蘇小晨笑了,我也笑了,我們就這樣簡簡單單地和解了。

這時蘇小晨又想到了什麽:“對了,七喜姐。其實有件事我一直想跟你道歉,又怕你生氣。”

“什麽事呀?”

“還記得那次在九中門口你被幾個放高利貸的人抓住了嗎?其實那群人曾是我爸的手下,我爸以前也給人放過高利貸,後來這生意就轉給我堂叔了。那天幸好你碰上我,不然那些人真的什麽都做的出來。不過你別擔心,他們以後絕不會再來找你了。我跟他們說了,你是我的人,誰敢動你,先動我。”

我感動得要命,拚命搖頭:“不會,怎麽會生氣呢?我感謝你還來不及呢。蘇小晨,謝謝你。真的……我欠你太多,我不知道要怎麽才能償還……總之,除了以身相許你以後讓姐姐做什麽都行。”說到這我都覺得自己好不要臉。

“少來啦,我才沒什麽要你為我做的。以後記得每周準時來陪我解悶就好。”蘇小晨拿過我手中的水杯,起身給我添了一杯熱水,很快又重新坐回來,“七喜姐,我還有個事情不明白。”

“什麽事?”

“我知道你肯定有苦衷,所以一直很缺錢,四處打工。但上次我看到你老公時,我覺得他應該挺有錢的,難道他不能幫你負擔……”
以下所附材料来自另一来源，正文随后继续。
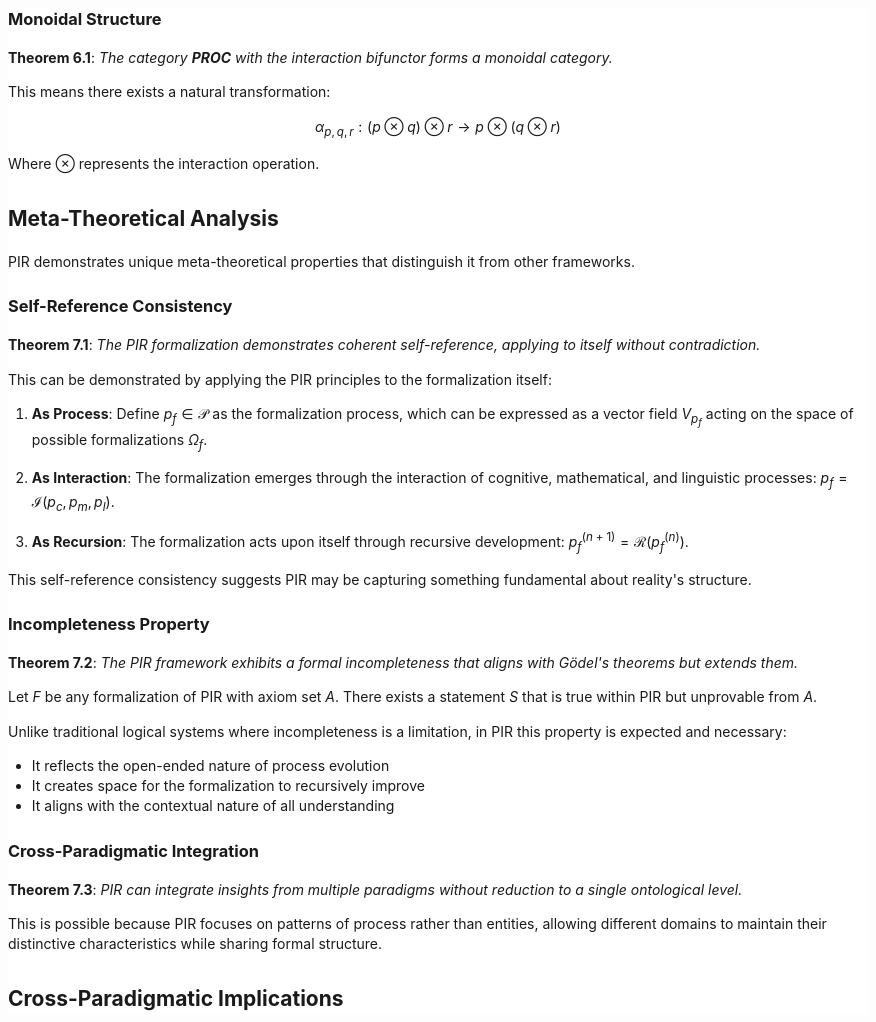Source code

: ### Monoidal Structure

**Theorem 6.1**: *The category $\mathbf{PROC}$ with the interaction bifunctor forms a monoidal category.*

This means there exists a natural transformation:

$$\alpha_{p,q,r}: (p \otimes q) \otimes r \rightarrow p \otimes (q \otimes r)$$

Where $\otimes$ represents the interaction operation.

## Meta-Theoretical Analysis

PIR demonstrates unique meta-theoretical properties that distinguish it from other frameworks.

### Self-Reference Consistency

**Theorem 7.1**: *The PIR formalization demonstrates coherent self-reference, applying to itself without contradiction.*

This can be demonstrated by applying the PIR principles to the formalization itself:

1. **As Process**: Define $p_f \in \mathcal{P}$ as the formalization process, which can be expressed as a vector field $V_{p_f}$ acting on the space of possible formalizations $\Omega_f$.

2. **As Interaction**: The formalization emerges through the interaction of cognitive, mathematical, and linguistic processes: $p_f = \mathcal{I}(p_c, p_m, p_l)$.

3. **As Recursion**: The formalization acts upon itself through recursive development: $p_f^{(n+1)} = \mathcal{R}(p_f^{(n)})$.

This self-reference consistency suggests PIR may be capturing something fundamental about reality's structure.

### Incompleteness Property

**Theorem 7.2**: *The PIR framework exhibits a formal incompleteness that aligns with Gödel's theorems but extends them.*

Let $F$ be any formalization of PIR with axiom set $A$. There exists a statement $S$ that is true within PIR but unprovable from $A$.

Unlike traditional logical systems where incompleteness is a limitation, in PIR this property is expected and necessary:
- It reflects the open-ended nature of process evolution
- It creates space for the formalization to recursively improve
- It aligns with the contextual nature of all understanding

### Cross-Paradigmatic Integration

**Theorem 7.3**: *PIR can integrate insights from multiple paradigms without reduction to a single ontological level.*

This is possible because PIR focuses on patterns of process rather than entities, allowing different domains to maintain their distinctive characteristics while sharing formal structure.

## Cross-Paradigmatic Implications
“對不起。”我打斷蘇小晨,我不能再騙他了,因為就在前不久我才嚐到被人欺騙的滋味,“蘇小晨,其實我騙了你。那個男人不是我的老公,我是跟他結婚了,但是嚴格來說不過是假結婚,我跟他之間……”我哀傷的笑了,“或許連朋友都不算。”

“我知道,這樣說你會覺得很費解,我一時半會也解釋不清楚。”我下意識地抓住蘇小晨的手,“但請你相信我,我不是故意要隱瞞,我也從沒有想過要騙你什麽。”

“我相信你。”蘇小晨的眼睛被點亮了,“恰恰相反,你這麽說我更開心了。”

我這才意識到他說的“更開心”意味著什麽,慌忙收回了手。

我想我該走了,雨已經停了,我的衣服也幹了。

要感謝蘇小晨這番短暫而溫暖的收留,讓我的心情平複不少。我現在要做的,就是鼓足勇氣回越澤的家,做個徹底的了斷。就當是做了一場春秋大夢吧,什麽二十萬啊,什麽男朋友啊,什麽家啊,都是虛幻的泡影。至於接下來的事情,我會和王璿璿一起麵對。

離開時蘇小晨喊住了我,這次他直呼了我的名字,就像在某個溫柔的江邊夜晚:“七喜,不管多久,我等你。”

他臉紅了:“你可以拒絕我,多少次都行,但別取笑我。”

“等老師這周來給你補習嗎?”我雖然嘴上裝著糊塗,胸口卻在隱隱作痛。

他沒再說話,隻是雙手插袋,站在門口朝我微笑,大雨過後的陽光在院子裏折射出一道很小的彩虹,正好映在了他的少年臉龐上,美好得不真實。

遺憾的是,直到最後我都沒來得及告訴他,他的笑容是世界上最好看的存在。就像夜空中最亮的北極星,永遠為我照亮歸途,溫柔療傷。